Exercise objective: The whole listing, apart from its images, should be restated word for word.

Raw data:
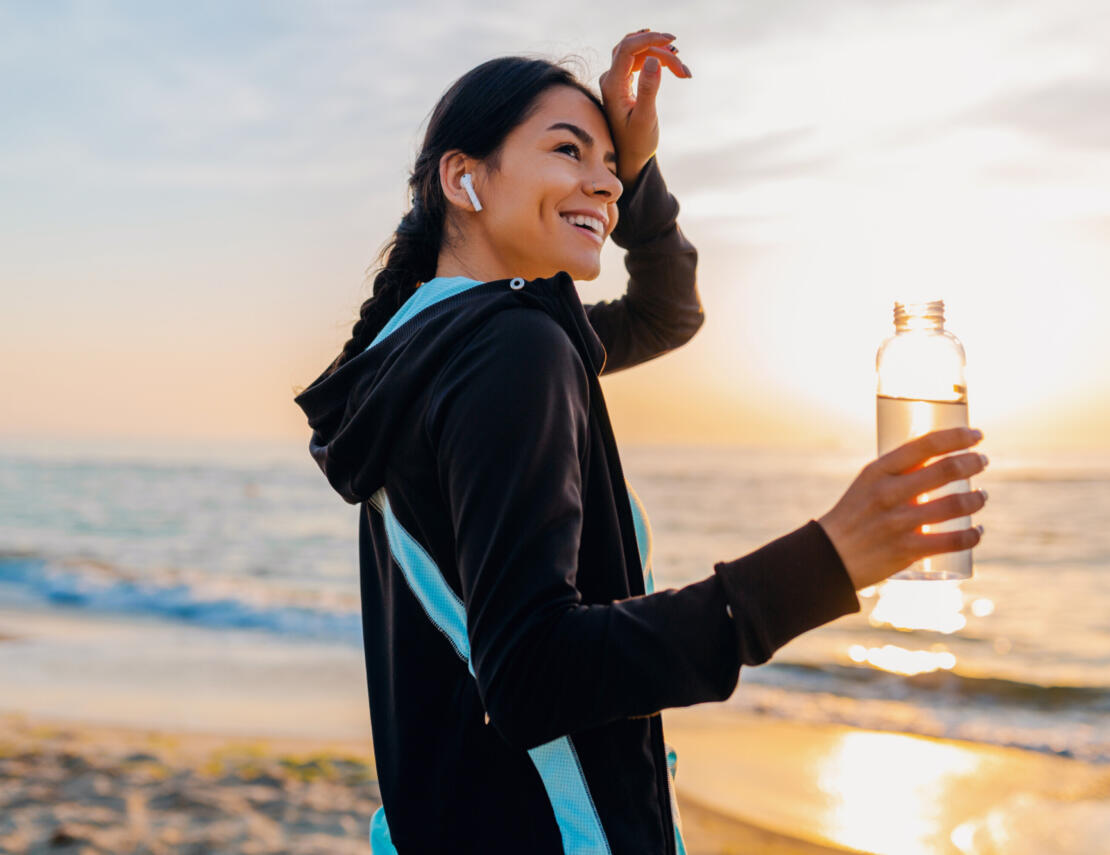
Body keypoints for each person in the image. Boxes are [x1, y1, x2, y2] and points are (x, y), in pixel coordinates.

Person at [293, 29, 988, 855]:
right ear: (463, 177)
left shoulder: (421, 350)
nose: (605, 183)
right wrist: (824, 561)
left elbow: (666, 312)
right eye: (568, 150)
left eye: (611, 165)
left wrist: (642, 164)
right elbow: (534, 672)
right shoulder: (510, 347)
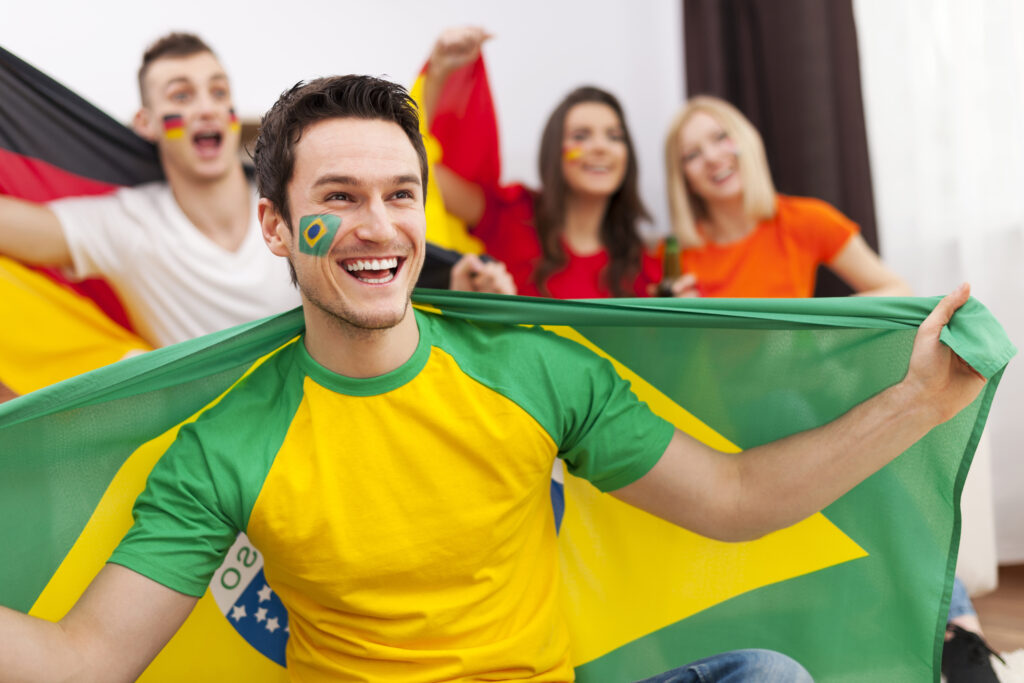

Your solution:
Body keypoints for each person in the image. Boxes are [x1, y1, x2, y2] and points are (x, y), in pixel coordinates.

Person at [293, 29, 988, 855]:
right ear: (463, 177)
left shoulder: (421, 350)
nose: (605, 183)
right wrist: (824, 561)
left elbow: (666, 312)
right eye: (568, 150)
left eye: (611, 165)
left wrist: (642, 164)
right elbow: (534, 672)
right shoulder: (510, 347)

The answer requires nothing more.